◆ 目标:
请完整照录下面这段讲歌仔戏「男小生」的文本，一字不改。

◆ 所给文本:
1949年以后在大陆歌仔戏界出现过几位极出色的「男小生」,比较接近我们的像是漳州芗剧团的阮亚海、厦门歌仔戏团的陈志明,在唱念作打方面都有很高的水平。大陆「男小生」十分普遍、男角与女角在声腔、调门各方面的调适也习以为常,但是在台湾「男小生」如同凤毛麟角一般,大古要进扮演一个歌仔戏的「男小生」、在声腔、韵味、表演…各方面几乎没有可以学习的对象。

于是排练场的演员阿姨们都约好不准和他讲国语,逼迫他熟悉台语的词汇、并且热心的纠正他,大古在剧中每一段的对白、都是素云很细心的录给他、并教他正确的发音,在大家的努力之下,大古的《乱世长江情》果然获得了很好的评价。93年底我们新排《路得记》之时,又为他设计了「路安」这个角色,希望他能进入歌仔戏更传统的部份,也就是学习基础的七字、都马唱腔。


●从「程式化的表演」到「生活化的表演」●

「路安」的表演大致分为两个阶段,第一个阶段主要还是继承《长江情》的设计原则,第四场〈追捕〉唱的是速度比较快的都马调,由于导演在这段唱腔中加入了许多身段,因此音乐设计几乎利用了每一段的过门加入锣鼓点伴奏、或是变化过门的演奏方法,以配合剧中人翻山越岭的情形;由于身段的设计十分严密,这场戏可以说是一段非常「程式化」的表演。

◆ 材料:
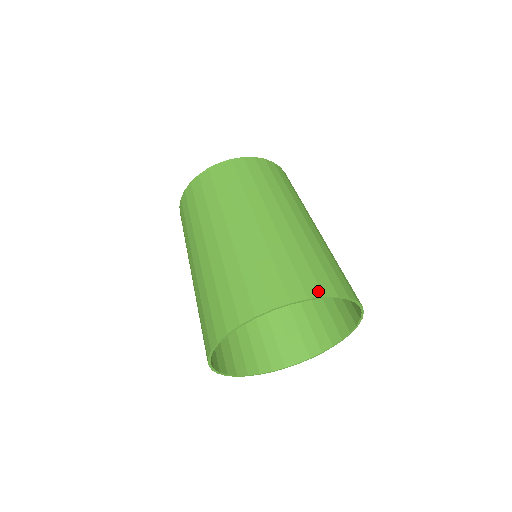
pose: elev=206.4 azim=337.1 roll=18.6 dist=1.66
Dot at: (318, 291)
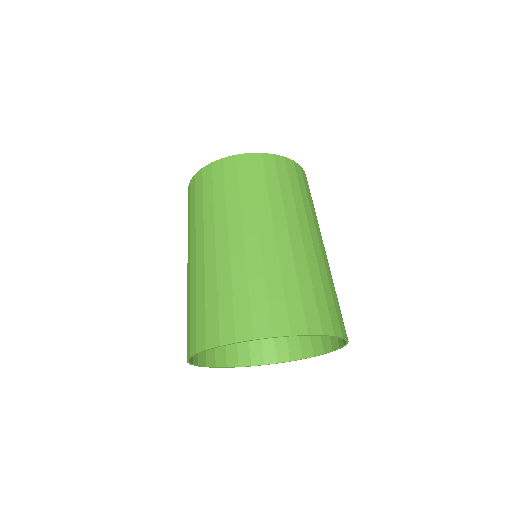
Dot at: (319, 328)
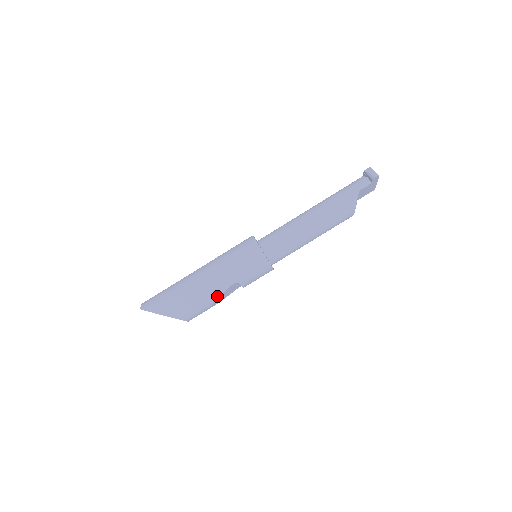
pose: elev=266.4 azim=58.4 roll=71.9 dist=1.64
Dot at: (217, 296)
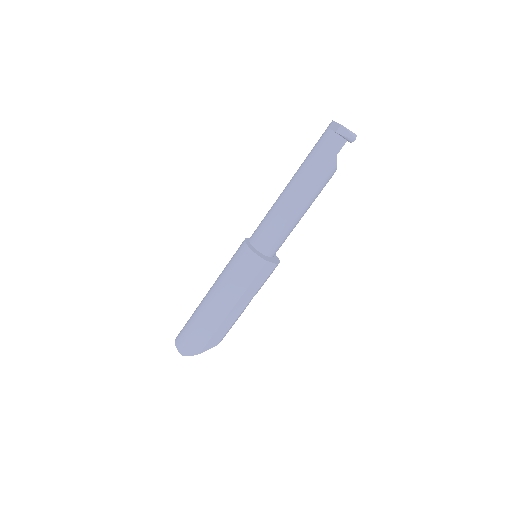
Dot at: occluded
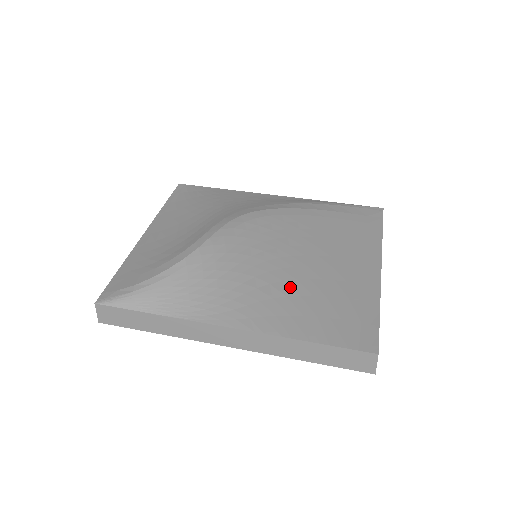
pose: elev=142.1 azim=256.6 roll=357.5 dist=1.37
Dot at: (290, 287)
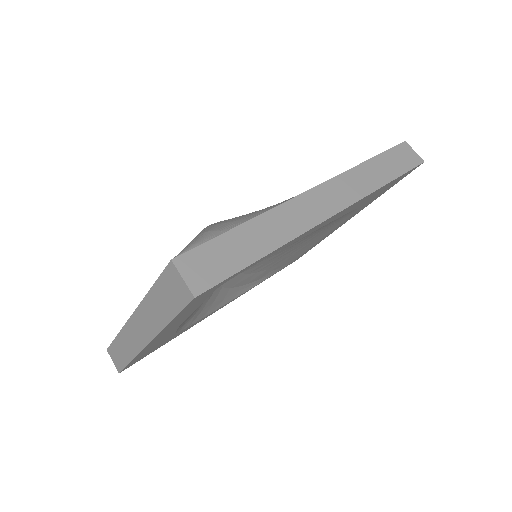
Dot at: occluded
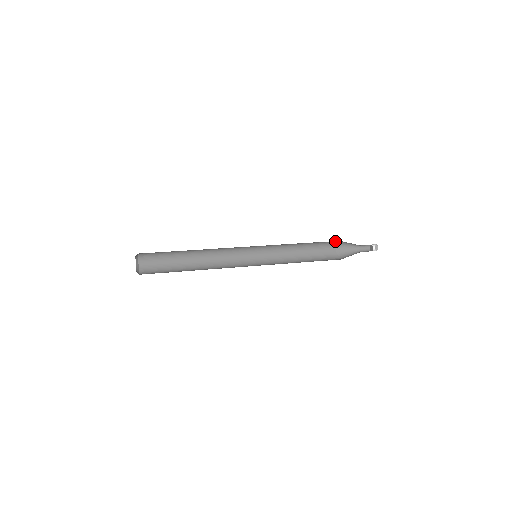
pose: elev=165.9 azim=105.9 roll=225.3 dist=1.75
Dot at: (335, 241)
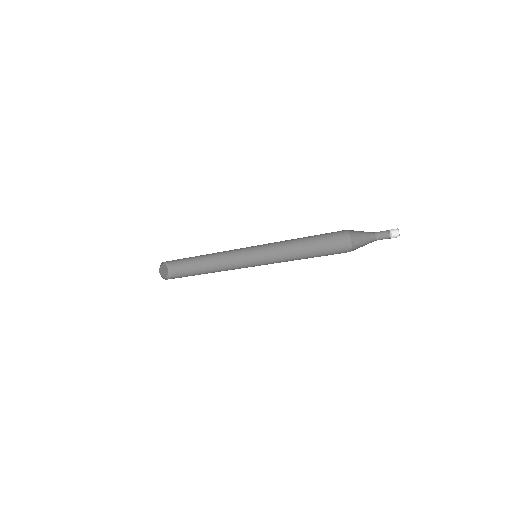
Dot at: (347, 238)
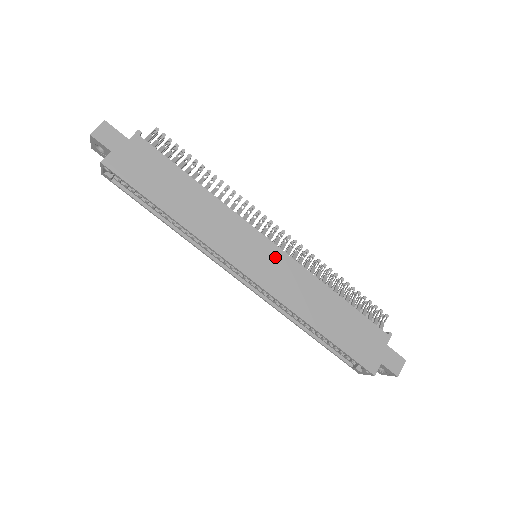
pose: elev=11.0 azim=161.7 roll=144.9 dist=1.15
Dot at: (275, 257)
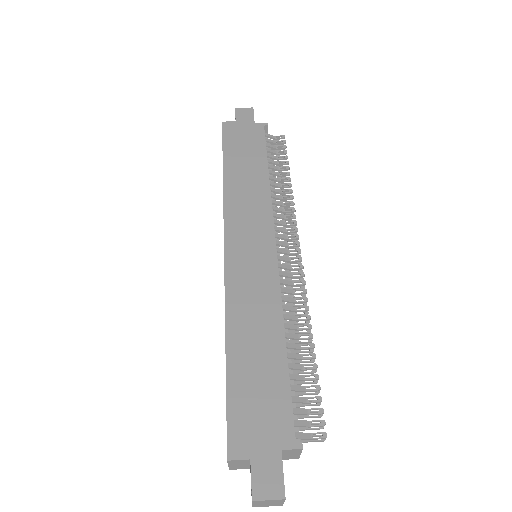
Dot at: (264, 259)
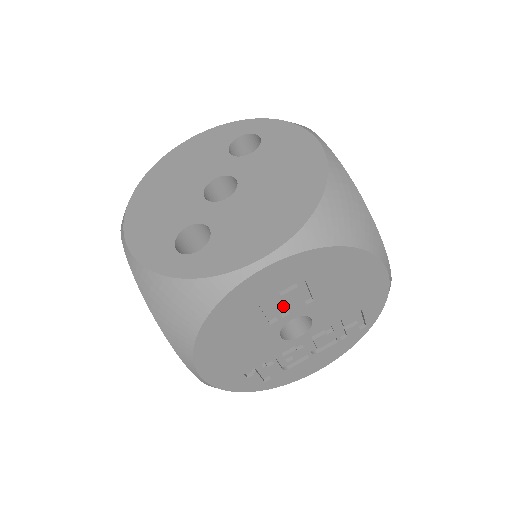
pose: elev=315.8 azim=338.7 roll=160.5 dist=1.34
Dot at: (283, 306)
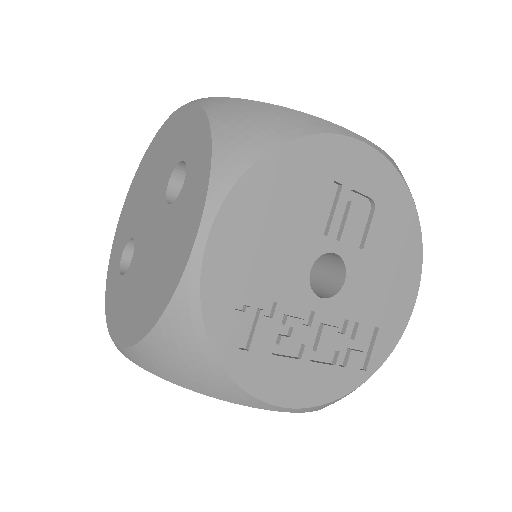
Dot at: (337, 227)
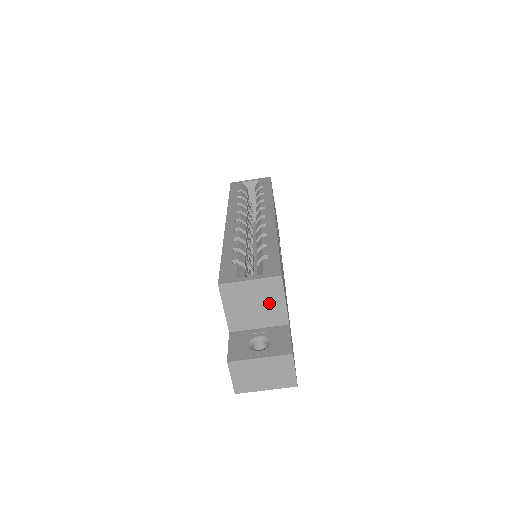
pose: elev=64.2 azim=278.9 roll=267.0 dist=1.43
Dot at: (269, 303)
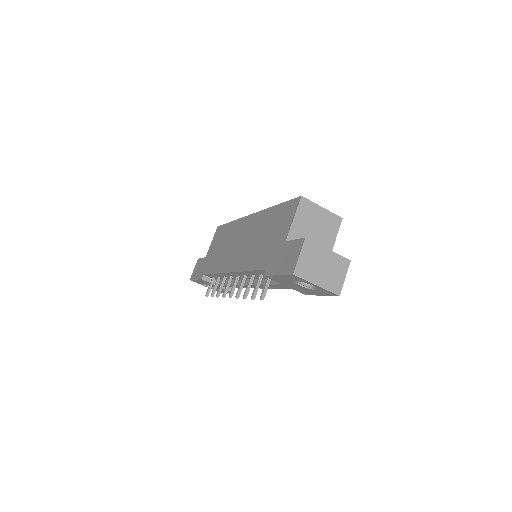
Dot at: (325, 235)
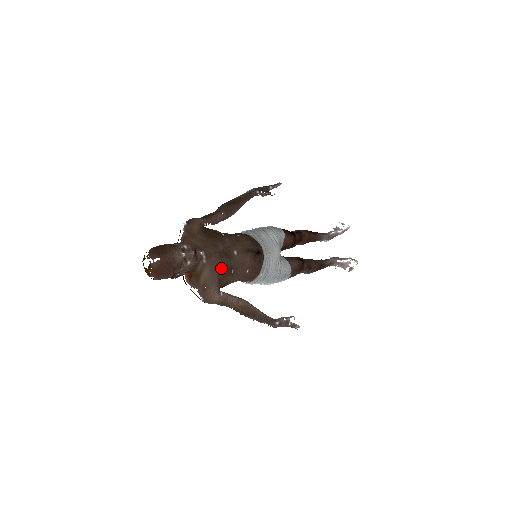
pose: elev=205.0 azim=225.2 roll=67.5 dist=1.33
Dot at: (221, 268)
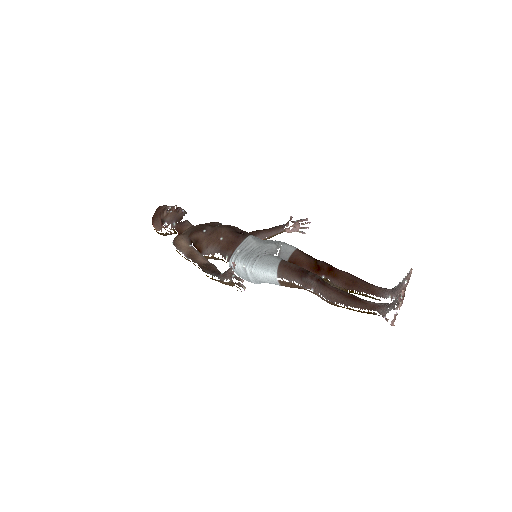
Dot at: (198, 228)
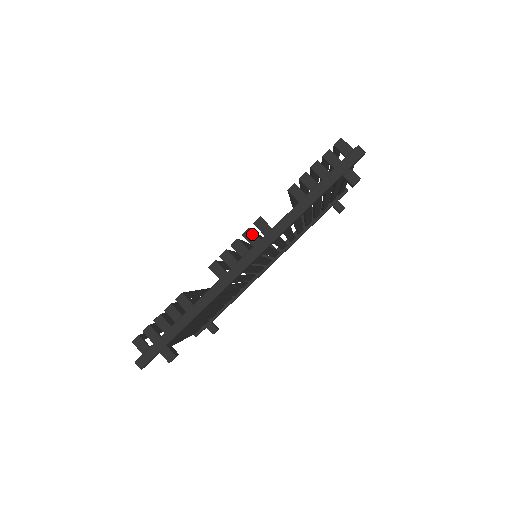
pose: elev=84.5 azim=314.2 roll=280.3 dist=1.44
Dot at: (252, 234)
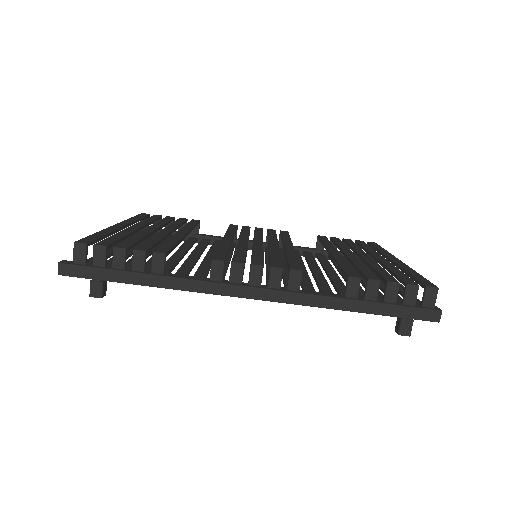
Dot at: (279, 276)
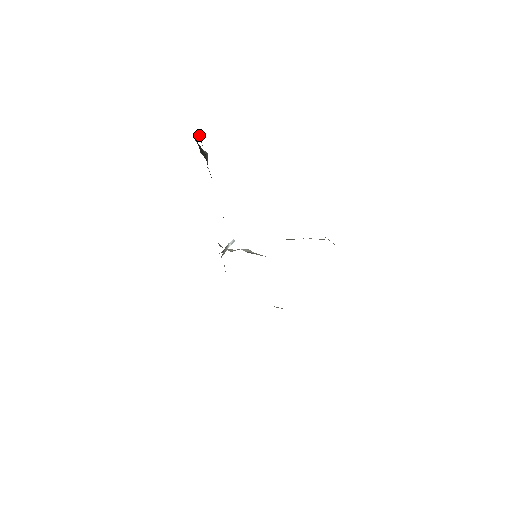
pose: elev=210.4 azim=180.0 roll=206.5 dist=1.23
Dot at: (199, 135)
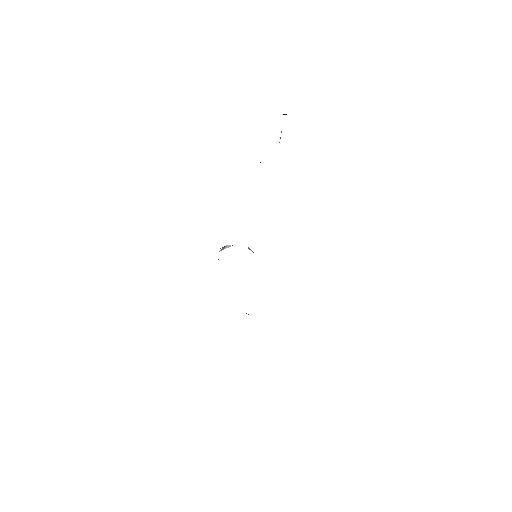
Dot at: occluded
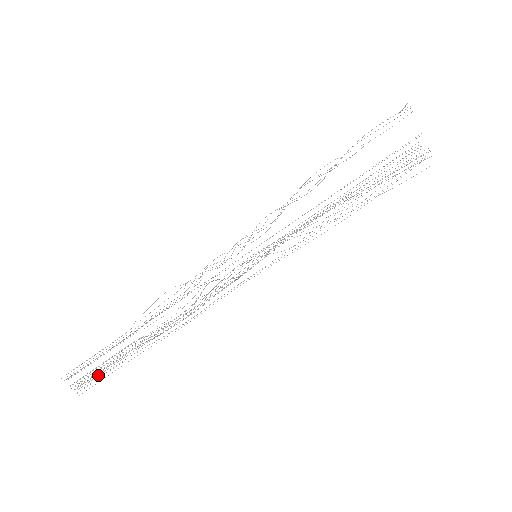
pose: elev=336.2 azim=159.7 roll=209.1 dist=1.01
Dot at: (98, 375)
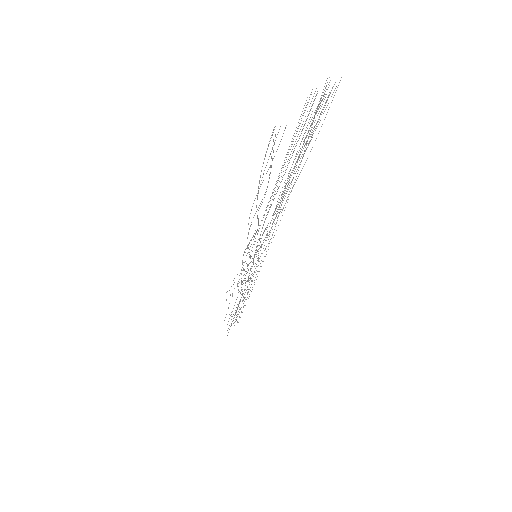
Dot at: (235, 314)
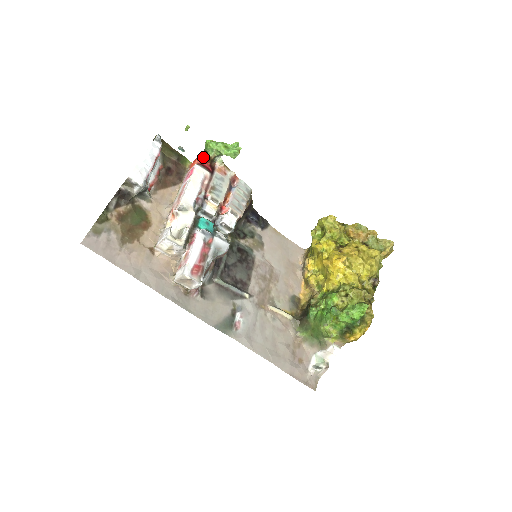
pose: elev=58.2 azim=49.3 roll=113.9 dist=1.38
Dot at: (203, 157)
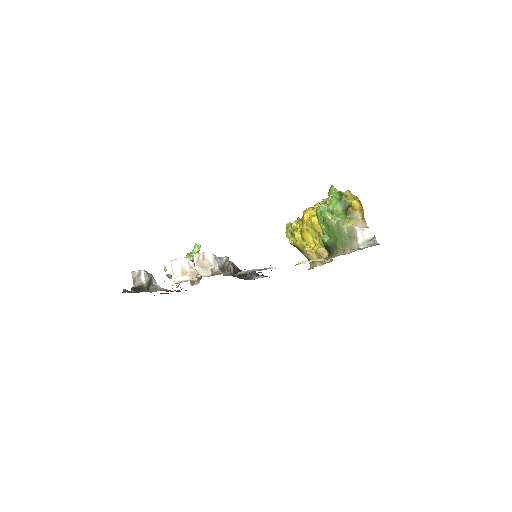
Dot at: occluded
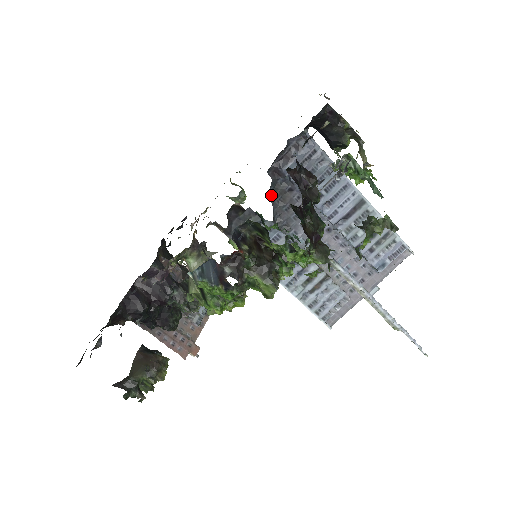
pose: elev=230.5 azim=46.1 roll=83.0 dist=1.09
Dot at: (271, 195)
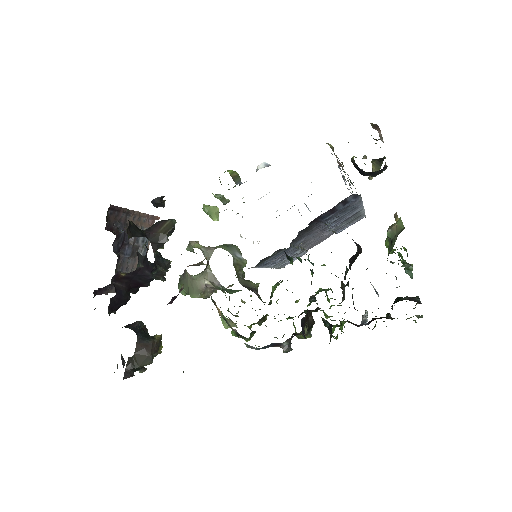
Dot at: (300, 232)
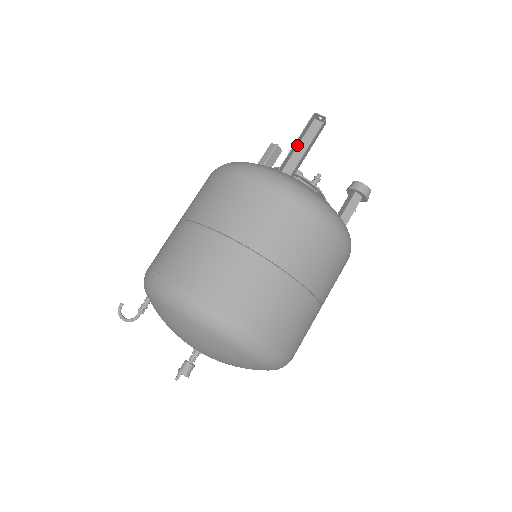
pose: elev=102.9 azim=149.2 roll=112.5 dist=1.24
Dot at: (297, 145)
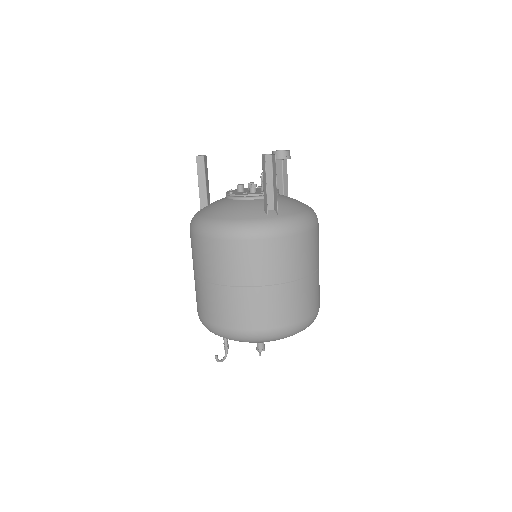
Dot at: (263, 184)
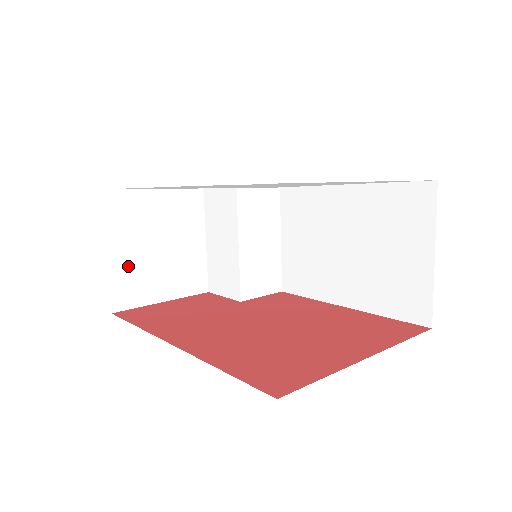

◆ 任务结果:
1949年以后在大陆歌仔戏界出现过几位极出色的「男小生」,比较接近我们的像是漳州芗剧团的阮亚海、厦门歌仔戏团的陈志明,在唱念作打方面都有很高的水平。大陆「男小生」十分普遍、男角与女角在声腔、调门各方面的调适也习以为常,但是在台湾「男小生」如同凤毛麟角一般,大古要进扮演一个歌仔戏的「男小生」、在声腔、韵味、表演…各方面几乎没有可以学习的对象。

于是排练场的演员阿姨们都约好不准和他讲国语,逼迫他熟悉台语的词汇、并且热心的纠正他,大古在剧中每一段的对白、都是素云很细心的录给他、并教他正确的发音,在大家的努力之下,大古的《乱世长江情》果然获得了很好的评价。93年底我们新排《路得记》之时,又为他设计了「路安」这个角色,希望他能进入歌仔戏更传统的部份,也就是学习基础的七字、都马唱腔。


●从「程式化的表演」到「生活化的表演」●

「路安」的表演大致分为两个阶段,第一个阶段主要还是继承《长江情》的设计原则,第四场〈追捕〉唱的是速度比较快的都马调,由于导演在这段唱腔中加入了许多身段,因此音乐设计几乎利用了每一段的过门加入锣鼓点伴奏、或是变化过门的演奏方法,以配合剧中人翻山越岭的情形;由于身段的设计十分严密,这场戏可以说是一段非常「程式化」的表演。